Hal ini tentunya sangat bertentangan dengan public choice. Public choice

yang memandang bahwa perumusan kebijakan publik sebagai pasar,

menganalogikan bahwa pemerintah selaku produsen, PT. pertamina (birokrasi)

sebagai distributor dan Masyarakat sebagai konsumen. Pemerintah sebagai penentu

kebijakan, dari mulai harga, kuota, besaran subsidi, dll mempunyai otoritas peneuh

dalam menentukan hal-hal tersebut dan tentunya memiliki kepentingan tersendiri

ketika membuat sebuah kebijakan. PT. pertamina selaku distributor tentu juga

mempunyai kepentingan dan berusaha memaksimalkan keuntungan pribadi, baik

secara ekonomi, politis, dan lingkungan. Sedangkan masyarakat selaku konsumen

juga harus dipandang bahwa mereka mempunyai kepentingan-kepentingan individu

serta berusaha untuk memaksimalkan keuntungannya.

Masyarakat sebagai konsumen tidak dapat dianggap sebagai satu kesatuan.

Mereka adalah kumpulan dari individu yang mempunyai kepentingan yang

berbeda-beda. Sehingga mereka akan membentuk suatu kelompok yang mungkin

saja kekuatan kelompok yang mereka buat akan melebihi jumlah anggota

kelompoknya. Misalnya kelompok buruh, kelompok pengusaha, kelompok tani,

kelompok mahasiswa, dll. Kelompok-kelompok ini seringkali menggunakan

kekutannya untuk menyuarakan kepentingannya dan menentang kebijakan yang

dianggap tidak menguntungkan baginya dan kelompoknya. Misalnya, pada kasus

kenaikan BBM banyak sekali kelompok buruh yang turun ke jalan menuntut

kenaikan upah buruh karena upah saat itu tidak mampu mencukupi kebutuhan-

kebutuhan hidupnya dikarenakan harga barang-barang yang semakin tinggi akibat

kenaikan BBM. Begitu pula kelompok tani yang turun ke jalan menentang adanya

kenaikan harga solar karena akan berdampak pada produksi berasnya. Sebab bahan

bakar utama mesin-mesin yang mereka gunakan untuk memproduksi hasil

pertanian adalah solar.

Di Indonesia sendiri yang tak kalah menjadi perhatian penting adalah

kepentingan pihak produsen yang dalam hal ini pemerintah selaku pembuat

kebijakan harga BBM. Pemerintah mempunyai andil yang besar dalam

pengambilan keputusan terkait kebijakan ini. Pilihannya hanya ada dua, yakni

menaikkan atau tidak. Tentu dengan konsekuensi masing-masing yang harus

diperoleh pemerintah. Konsekuensi jika BBM tidak dinaikkan adaah pemerintah

harus siap mengeluarkan anggaran yang lebih besar lagi untuk alokasi subsidi BBM

serta harus berusaha untuk terus mengendalikan konsumsi BBM di masyarakat.
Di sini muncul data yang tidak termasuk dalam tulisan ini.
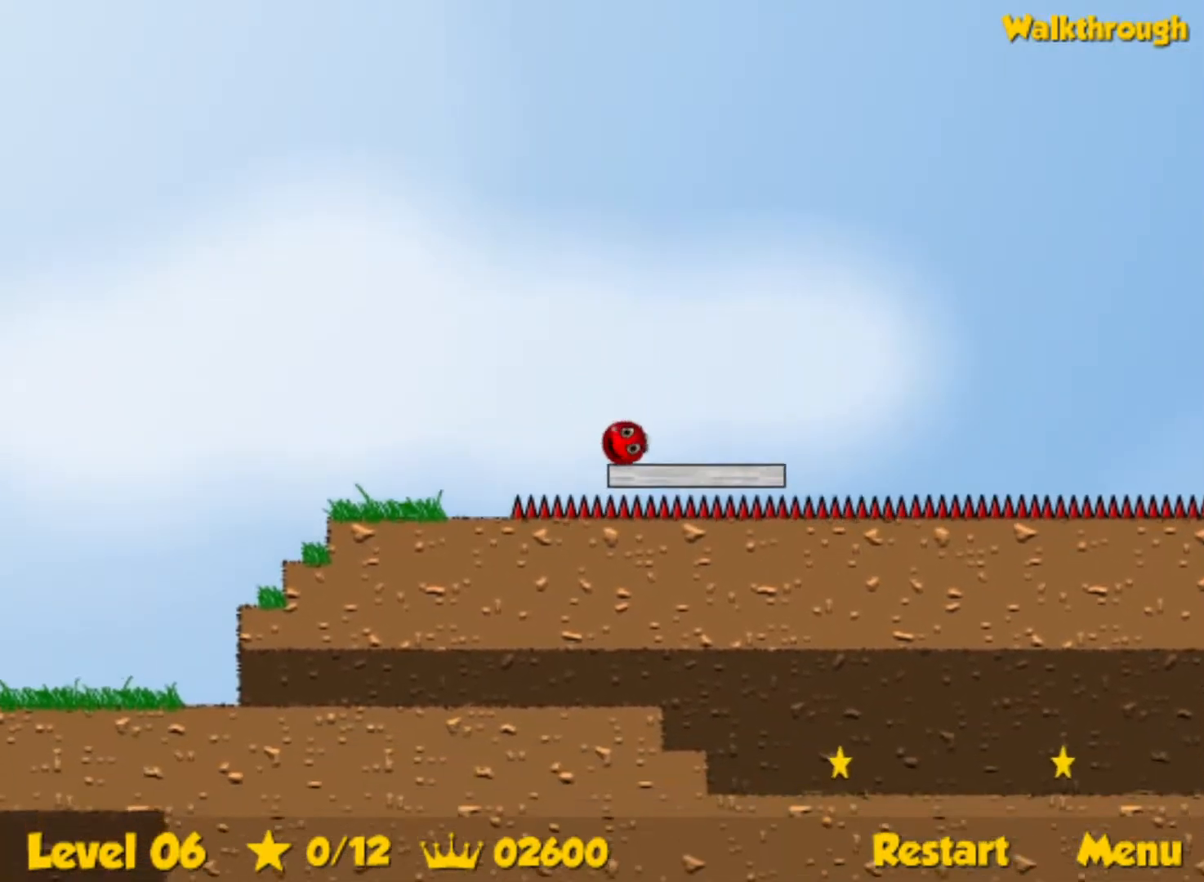
{"keys": ["right"], "events": []}
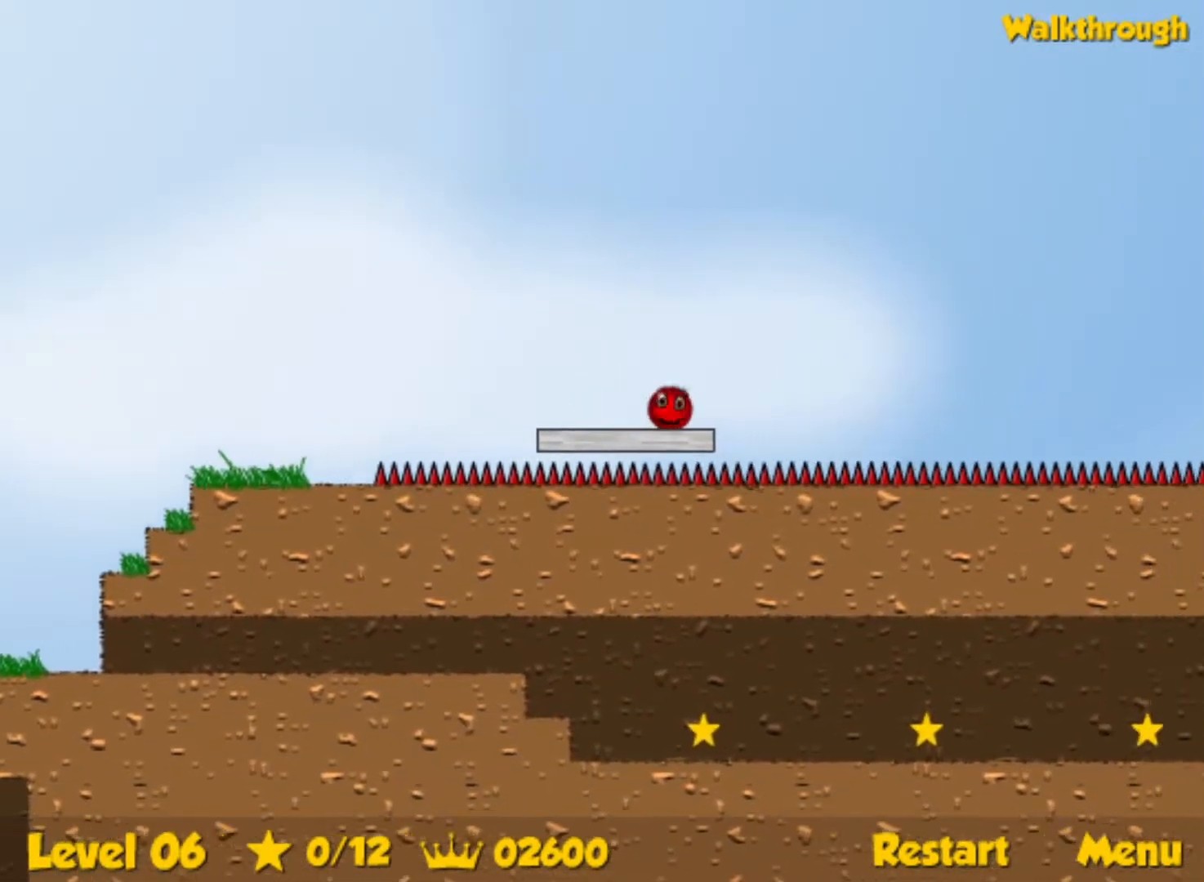
{"keys": ["right", "up"], "events": [[83, "up", "down"]]}
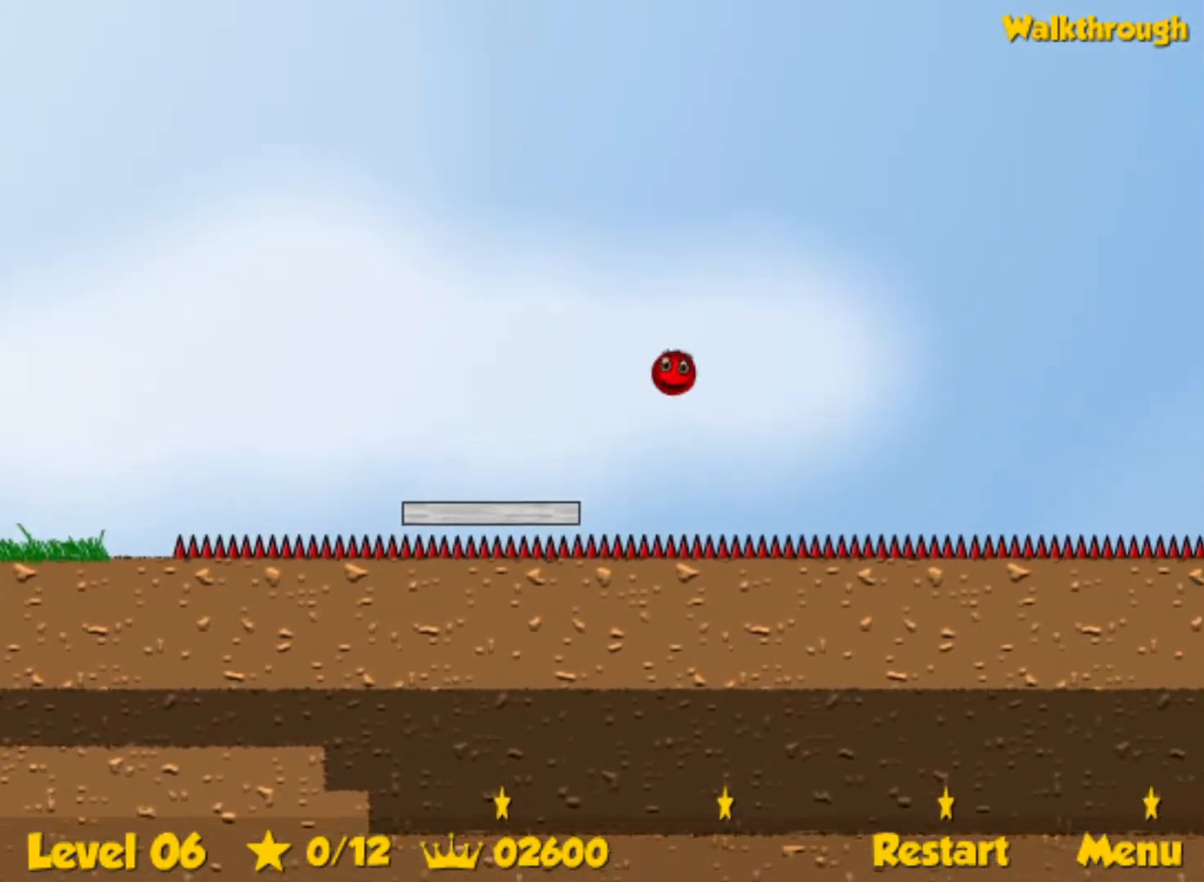
{"keys": ["right", "up"], "events": []}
Namun jika pemerintah mengambil kebijakan untuk menaikkan harga BBM maka

sudah tentu kepercayaan masyarakat akan pemerintah akan berkurang dan

pemerintah harus bersiap menerima gejolak di masyarakat serta mencari kebijakan

lain yang mampu mensejahterakan masyarakat melalui sektor-sektor lain.

Hal tersebut seringkali menjadi sebuah simalakama bagi pemerintah.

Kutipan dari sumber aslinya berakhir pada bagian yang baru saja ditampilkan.